In the end, Boss Tweed’s greed was too great, and his exploitation was too brazen. The New York Times exposed the rampant corruption, and the cartoons of Thomas Nast in Harper’s Weekly lampooned the Tweed Ring for its illegal activities. In October 1871, Tweed was arrested and indicted shortly thereafter. He was tried in 1873, found guilty of forgery and larceny, and sentenced to twelve years in prison. He escaped in disguise to Cuba and thence to Spain in 1875 by paying $60,000 in bribes, but he was recaptured, returned to New York, and died in jail in 1878.  
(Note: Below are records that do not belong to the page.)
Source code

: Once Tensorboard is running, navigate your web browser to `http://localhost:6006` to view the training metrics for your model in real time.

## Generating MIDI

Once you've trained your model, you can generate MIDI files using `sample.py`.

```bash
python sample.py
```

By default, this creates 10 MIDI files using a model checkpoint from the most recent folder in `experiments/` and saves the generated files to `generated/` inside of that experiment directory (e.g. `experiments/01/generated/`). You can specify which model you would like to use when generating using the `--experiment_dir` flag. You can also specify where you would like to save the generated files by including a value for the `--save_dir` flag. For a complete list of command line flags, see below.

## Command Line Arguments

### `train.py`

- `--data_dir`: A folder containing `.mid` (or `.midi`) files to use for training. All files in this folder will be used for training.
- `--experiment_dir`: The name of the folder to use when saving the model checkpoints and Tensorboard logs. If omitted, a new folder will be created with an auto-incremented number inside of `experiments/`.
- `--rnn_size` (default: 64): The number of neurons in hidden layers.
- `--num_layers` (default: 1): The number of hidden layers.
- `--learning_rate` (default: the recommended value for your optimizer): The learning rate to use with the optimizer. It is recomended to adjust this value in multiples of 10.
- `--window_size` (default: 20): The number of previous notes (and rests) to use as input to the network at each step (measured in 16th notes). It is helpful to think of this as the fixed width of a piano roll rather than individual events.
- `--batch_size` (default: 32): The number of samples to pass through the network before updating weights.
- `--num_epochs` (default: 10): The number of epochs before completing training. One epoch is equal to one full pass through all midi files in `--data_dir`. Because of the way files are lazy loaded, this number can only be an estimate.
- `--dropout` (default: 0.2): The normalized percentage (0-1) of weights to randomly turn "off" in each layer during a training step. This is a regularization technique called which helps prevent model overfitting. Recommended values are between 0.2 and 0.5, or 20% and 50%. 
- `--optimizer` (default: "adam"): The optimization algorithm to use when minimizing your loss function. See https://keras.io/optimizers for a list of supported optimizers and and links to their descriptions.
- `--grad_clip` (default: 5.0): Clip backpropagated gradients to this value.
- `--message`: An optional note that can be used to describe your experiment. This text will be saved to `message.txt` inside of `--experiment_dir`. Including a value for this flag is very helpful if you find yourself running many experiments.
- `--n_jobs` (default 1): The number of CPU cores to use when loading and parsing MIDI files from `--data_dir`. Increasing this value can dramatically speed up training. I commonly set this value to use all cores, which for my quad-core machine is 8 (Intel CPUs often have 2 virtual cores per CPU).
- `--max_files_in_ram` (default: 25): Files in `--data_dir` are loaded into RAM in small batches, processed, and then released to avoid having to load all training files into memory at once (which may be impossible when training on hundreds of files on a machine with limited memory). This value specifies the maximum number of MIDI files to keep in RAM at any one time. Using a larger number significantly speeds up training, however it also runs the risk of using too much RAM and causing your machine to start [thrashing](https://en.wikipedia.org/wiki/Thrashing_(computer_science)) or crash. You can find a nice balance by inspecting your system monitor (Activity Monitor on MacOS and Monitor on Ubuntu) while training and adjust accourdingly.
The immoderation of Boss Tweed and Tammany Hall represented some of the worst political excesses of the late nineteenth-century Gilded Age. Many different groups of reformers would seek to restore principles of rule of law and equal opportunity in politics and society in the coming decades. American self-government depends upon moderate political leaders and citizens working toward the common good.  

Analysis Questions

  • What problems did Boss Tweed and his political machine attempt to address in New York City?  
  • What are some examples of immoderation of the Tweed Ring?  
  • How did the greed of the Tweed Ring contribute to the corruption of the political system?  
  • Did Boss Tweed accept justice for his greed and illegal activities?  
  • Did he take responsibility for his actions? Or, did he seek to evade justice and responsibility to the end of his life? Explain your answers.   
  • Why is immoderation, or acting without self-restraint, so destructive to a healthy political system and civil society?